Each record below gets repeated exactly, and pictures stay out of the copy.

Page images and extracted text:
[Start of section]
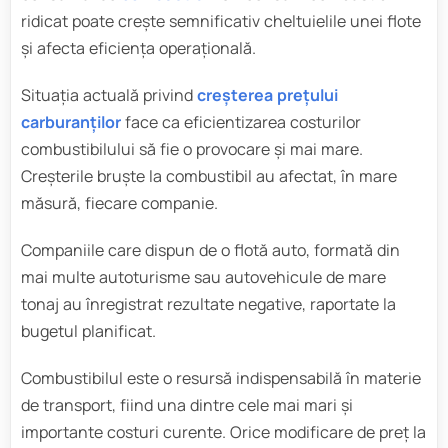
ridicat poate crește semnificativ cheltuielile unei flote
și afecta eficiența operațională.
Situația actuală privind
creșterea prețului
carburanților
face ca eficientizarea costurilor
combustibilului să fie o provocare și mai mare.
Creșterile bruște la combustibil au afectat, în mare
măsură, fiecare companie.
Companiile care dispun de o flotă auto, formată din
mai multe autoturisme sau autovehicule de mare
tonaj au înregistrat rezultate negative, raportate la
bugetul planificat.
Combustibilul este o resursă indispensabilă în materie
de transport, fiind una dintre cele mai mari și
importante costuri curente. Orice modificare de preț la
[End of section]
Answer to this exercise:
ridicat poate crește semnificativ cheltuielile unei flote
și afecta eficiența operațională.
Situația actuală privind
creșterea prețului
carburanților
face ca eficientizarea costurilor
combustibilului să fie o provocare și mai mare.
Creșterile bruște la combustibil au afectat, în mare
măsură, fiecare companie.
Companiile care dispun de o flotă auto, formată din
mai multe autoturisme sau autovehicule de mare
tonaj au înregistrat rezultate negative, raportate la
bugetul planificat.
Combustibilul este o resursă indispensabilă în materie
de transport, fiind una dintre cele mai mari și
importante costuri curente. Orice modificare de preț la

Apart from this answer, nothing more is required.